The Japan/China Senkaku dispute
The territorial dispute in the South China Sea has intensified as China’s growing economic might has emboldened Beijing to increase pressure on Japan over the islands. The territory in question is known as the Senkaku Islands in Japan and the Diaoyu Islands in China. China-Japan relations sunk to their lowest point in decades on Sept. 7 when two Japanese patrol ships collided with a Chinese fishing boat. Japan’s arrest of the Chinese captain ignited a sustained campaign of diplomatic protests from Beijing that went on after Japan let the captain go. China demanded that Japan cease patrolling around the island. Japan has shown no indication it will back down.

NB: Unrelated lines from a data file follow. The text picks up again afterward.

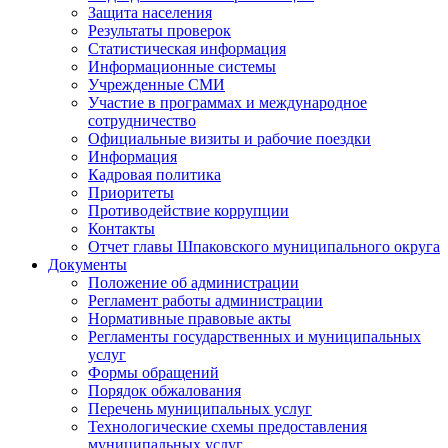
Защита населения
Результаты проверок
Статистическая информация
Информационные системы
Учрежденные СМИ
Участие в программах и международное
сотрудничество
Официальные визиты и рабочие поездки
Информация
Кадровая политика
Приоритеты
Противодействие коррупции
Контакты
Отчет главы Шпаковского муниципального округа
Документы
Положение об администрации
Регламент работы администрации
Нормативные правовые акты
Регламенты государственных и муниципальных
услуг
Формы обращений
Порядок обжалования
Перечень муниципальных услуг
Технологические схемы предоставления
муниципальных услуг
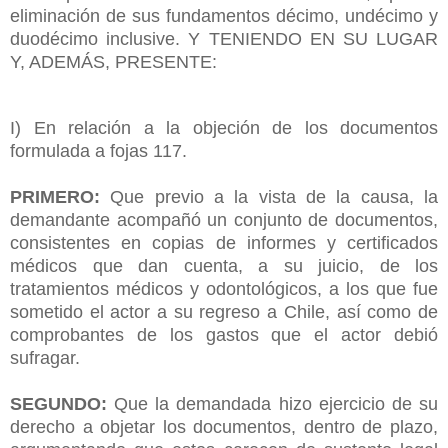
eliminación de sus fundamentos décimo, undécimo y
duodécimo inclusive.
Y TENIENDO EN SU LUGAR
Y, ADEMÁS, PRESENTE:
I) En relación a la objeción de los documentos
formulada a fojas 117.
PRIMERO:
Que previo a la vista de la causa, la
demandante acompañó un conjunto de documentos,
consistentes en copias de informes y certificados
médicos que dan cuenta, a su juicio, de los
tratamientos médicos y odontológicos, a los que fue
sometido el actor a su regreso a Chile, así como de
comprobantes de los gastos que el actor debió
sufragar.
SEGUNDO:
Que la demandada hizo ejercicio de su
derecho a objetar los documentos, dentro de plazo,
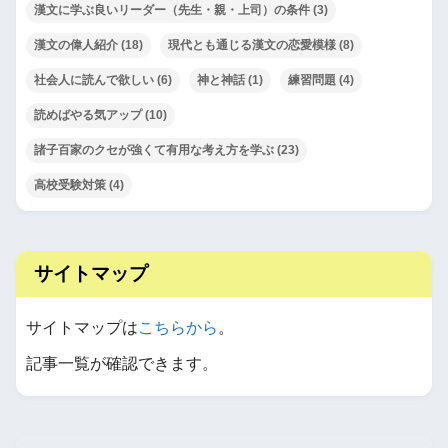
漢文に学ぶ良いリーダー（先生・親・上司）の条件
(3)
漢文の偉人紹介
(18)
現代とも通じる漢文の恋愛模様
(8)
社会人に読んで欲しい
(6)
神と神話
(1)
練習問題
(4)
読めばやる気アップ
(10)
諸子百家のクセが強くて有用な考え方を学ぶ
(23)
高校受験対策
(4)
サイトマップ
サイトマップは
こちらから
。
記事一覧が確認できます。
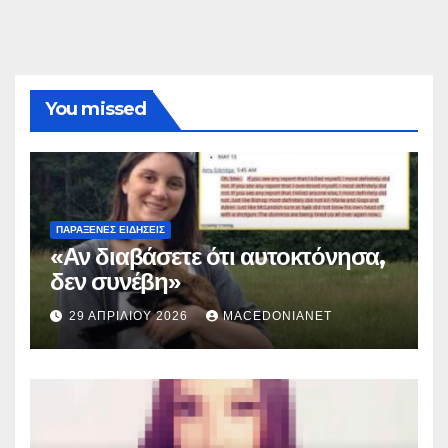
You missed
ΠΑΡΆΞΕΝΕΣ ΕΙΔΉΣΕΙΣ
«Αν διαβάσετε ότι αυτοκτόνησα,
δεν συνέβη»
29 ΑΠΡΙΛΊΟΥ 2026
MACEDONIANET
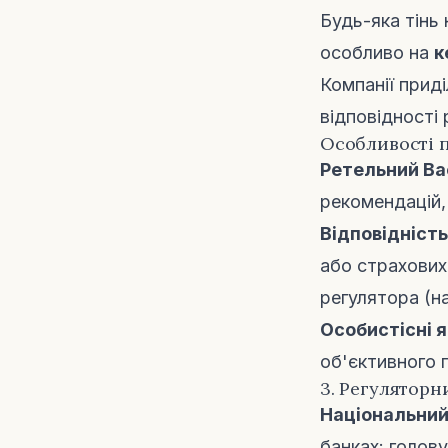
Будь-яка тінь
особливо на
к
Компанії приді
відповідності
Особливості п
Ретельний Ba
рекомендацій, 
Відповідніст
або страхових
регулятора (н
Особистісні я
об'єктивного 
3. Регуляторн
Національний
банках: голову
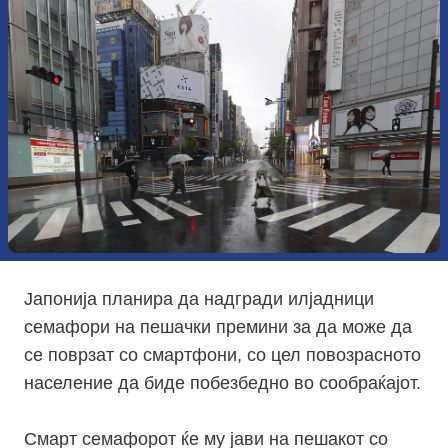
Јапонија планира да надгради илјадници
семафори на пешачки премини за да може да
се поврзат со смартфони, со цел повозрасното
население да биде побезбедно во сообраќајот.
Смарт семафорот ќе му јави на пешакот со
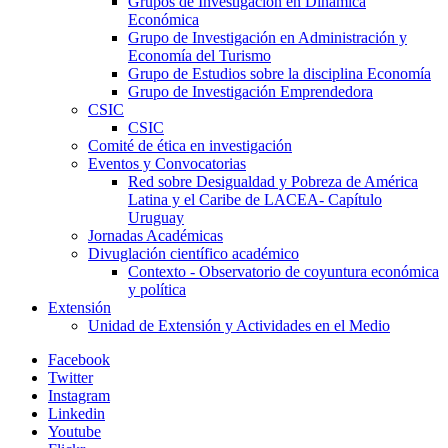
Grupos de Investigación en Dinámica
Económica
Grupo de Investigación en Administración y
Economía del Turismo
Grupo de Estudios sobre la disciplina Economía
Grupo de Investigación Emprendedora
CSIC
CSIC
Comité de ética en investigación
Eventos y Convocatorias
Red sobre Desigualdad y Pobreza de América
Latina y el Caribe de LACEA- Capítulo
Uruguay
Jornadas Académicas
Divuglación científico académico
Contexto - Observatorio de coyuntura económica
y política
Extensión
Unidad de Extensión y Actividades en el Medio
Facebook
Twitter
Instagram
Linkedin
Youtube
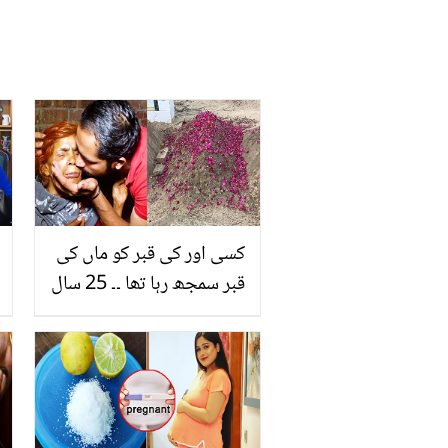
کسی اور کی قبر کو ماں کی
قبر سمجھ رہا تھا ۔۔ 25 سال
سے والدہ کی قبر پر فاتحہ
خوانی کرنے والے نوجوان
نے والدہ کو زندہ دیکھا تو
کیا کیا؟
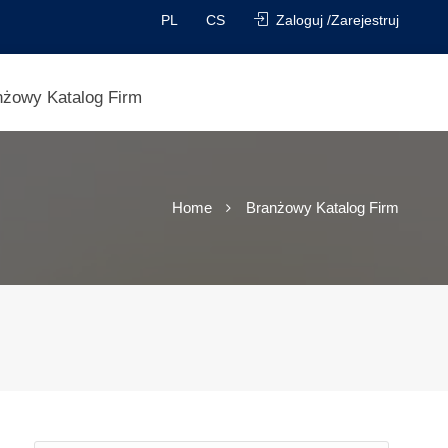
PL
CS
Zaloguj /Zarejestruj
nżowy Katalog Firm
Home
Branżowy Katalog Firm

The Japanese coast guard video
The Japan-China dispute over the Senkaku/Diaoyu islands intensified when a video of the coast guard incident was leaked on YouTube. The video, shot by the Japanese coast guard, was suppressed because the Japanese government worried that it would fan the flames of the bitter Japan-China Senkaku dispute. It went public on YouTube Nov. 5. Once the video of the collision and arrest was leaked, it was broadcast widely and repeatedly by Japanese TV. Prosecutors have asked Google, which owns YouTube, to help them find out who uploaded the video. Google said it would cooperate “within the legal scope” of the investigation.
The Asia-Pacific summit
The South China Sea incident has soured Japan-China relations as leaders from 21 nations in the Asia-Pacific Economic Cooperation forum prepare to meet in Yokohama Nov. 13-14. The Asia-Pacific summit will discuss how to facilitate trade and balanced economic growth in the region, which accounts for more than half the world’s economic output. Japanese Prime Minister Naoto Kan hopes to meet Chinese President Hu Jintao for bilateral talks in Yokohama. China is blaming Japan for creating tensions that rule out the talks. Japanese analysts say a conciliatory China would anger its own citizens, who deeply distrust Japan.